The shooting of "The Game of Death" was interrupted by the tragic death of Bruce Lee and the movie was completed later on without him. How did you get to work on this production ? How was the atmosphere on set ?


Mel vs the fake Bruce Lee.

After the Black Belt Jones wrapped, Robert Clouse came over to me & said he had a role for me in "Game Of Death", to be shot in Hong Kong. (This was after Bruce died.) He said they were going to finish it. It was great to work with Hugh O'Brien, Gig Young & Dean Jagger. Robert Clouse was a man of his word. I've had dozens of promises that were never kept, but that is Hollywood. He liked the fact that I was so natural & could do my fights & stunts. I was an athlete & hung out with the stuntmen, learning from them, always asking questions & practiced. In karate, experts like Pat Johnson, Bob Wall, Sonny Barnes, Lou Cassassama, & Tadashi Yamashita taught me.
Clouse hired me in the "Ultimate Warrior", & I did the 2nd toughest stunt in the pix according to the stunt co-ordinator, & I was made an honorary stuntman. The fight to the death with Yul Brynner, with a lit torch & knife, ending with the stunt I'd never do again. Yul was great to work with & he was brilliant in one of his last roles. He was certainly a big star, as was Max von Sydow. Mr. Clouse also had me play another assassin in " Force-Five".


"Robert Clouse liked the fact that I was so natural & could do my fights & stunts."

You played in movies along some of the most famous actors in the world like Steve Mc Queen, Jim Kelly, Christopher Lee and Chuck Norris. What memories do you keep of these people ? Any memories/comments about "Tom Horn", "Black Belt Jones", "Eye for an eye", "Cat in the cage" with Sybil Danning and Garry Marshall's"Exit to Eden", for example?


Mel with Steve McQueen.

The biggest star I worked with was Steve McQueen. When he was on screen it was magic. He did not like the " Hollywood I, me & my actors", he liked down to earth people. Years before I was in Horn, I went trap shooting with an attorney buddy & Steve was there along with Steven Spielberg, Ken Hyman, & John Milius.

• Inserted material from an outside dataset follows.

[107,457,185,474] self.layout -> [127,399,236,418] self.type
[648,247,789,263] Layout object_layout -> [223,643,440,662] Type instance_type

He never shot trap & with my shotgun, he nailed them all. Coppola sent Milius to talk Steve into playing in Apocalypse Now the role Duvall eventually did. Two weeks in the Philippine for 1 million & he turned it down.Years later he remembered me. I ministered & prayed with him on the phone many times while he had that horrible cancer.I liked him!


Mel bites the bullet in "Capital Punishment".

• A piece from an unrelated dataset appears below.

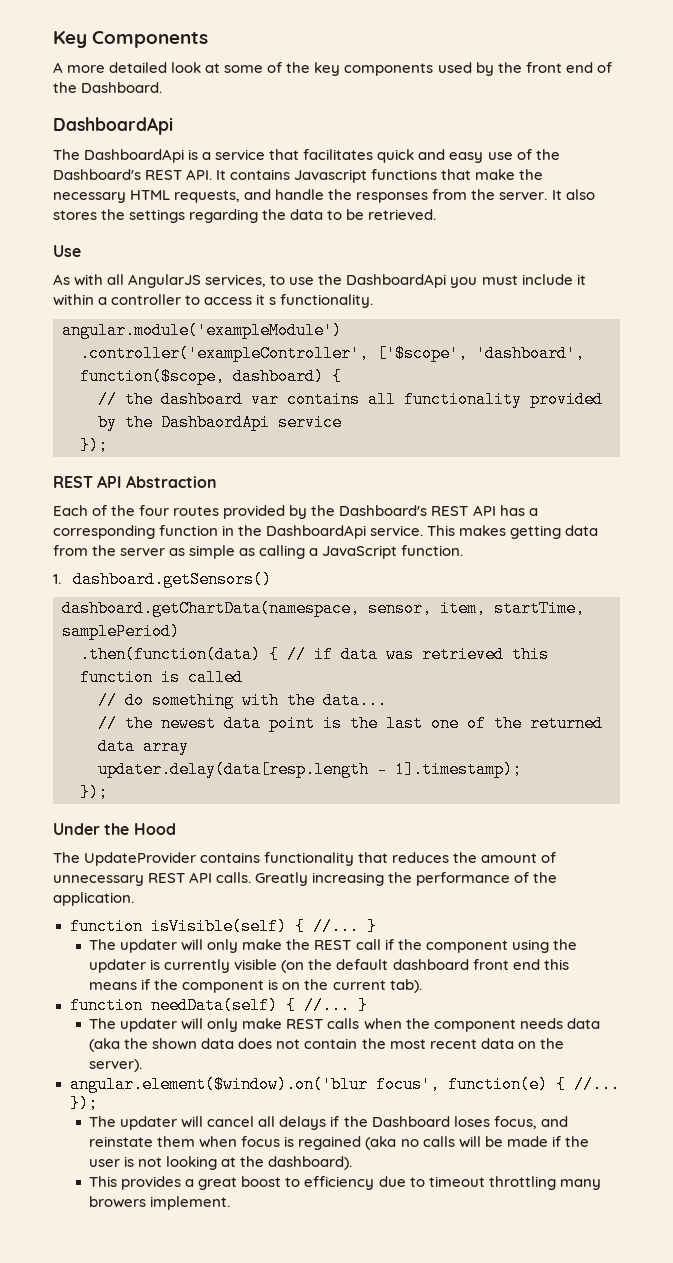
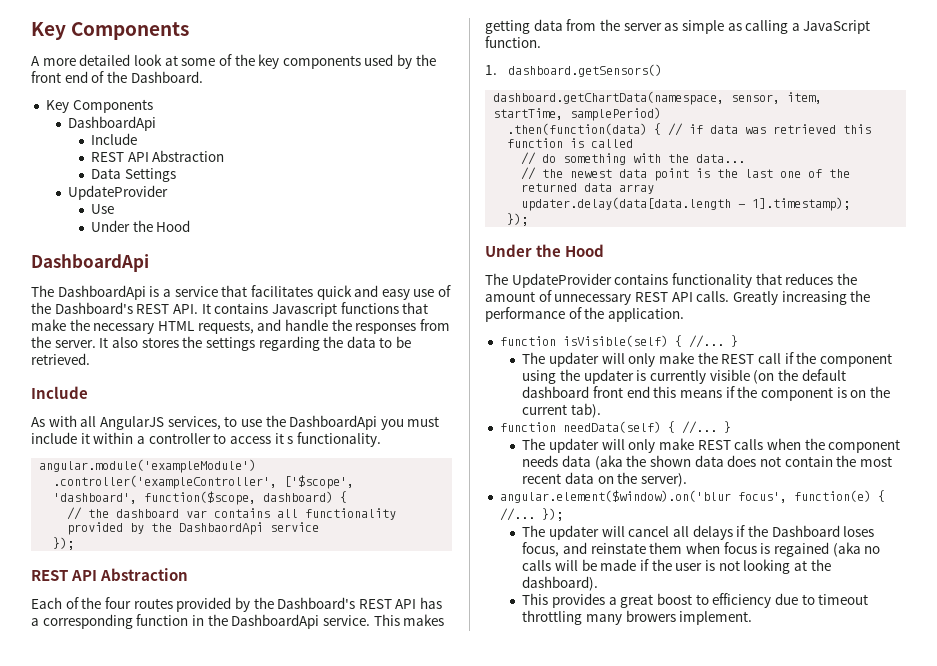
(163, 87) none -> [45,99,153,113] [68,116,157,131] [90,133,137,145] [90,150,225,162] [90,168,176,182] [68,185,169,200] [90,204,114,214] [90,220,191,232] // Key Components // DashboardApi // Include // REST API Abstraction // Data Settings // UpdateProvider // Use // Under the Hood
[53,245,81,257] Use -> [31,386,88,399] Include
[98,761,369,778] updater.delay(data[resp.length -> [521,197,732,211] updater.delay(data[data.length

Garry Marshall is one of the nicest human beings you would hope to meet. His talents are in every field of entertainment. It was a terrific time for me to work with Dan Aykroyd, Rosie ODonnell, & Stuart Wilson. Garry had Dan & I do an improv in a scene & we got an ovation. As you know not everything gets up on the screen. In fact when Garry filmed "Dear God", he wanted me to play a street minister ( he knew I have a Skid Row & prison ministry) where I had a lot of dialog. It almost all ended uo on the cutting room floor. Think of this . Garry is a mega star in movies & TV, producer ( films & his playhouse), yet he took time out & sent me a letter saying I was excellent but he shot 35 minutes more than he needed. He said he was sorry , that it could not be helped. What a guy!
In " Eye For An Eye", I packaged this film & was able to get it funded . It was nice working with Steve Carver & Frank Capra Jr. ,but I was betrayed. I will not go into this. I am not a Chuck Norris fan! Christopher Lee is such a professional. In " Cat In A Cage " , I really enjoyed working with Sybil Danning. We had starring roles. Unfortunately, it was my last screen kiss. As you know, villains do not get love scenes. On the other hand, I have died 19 times, 13 different ways.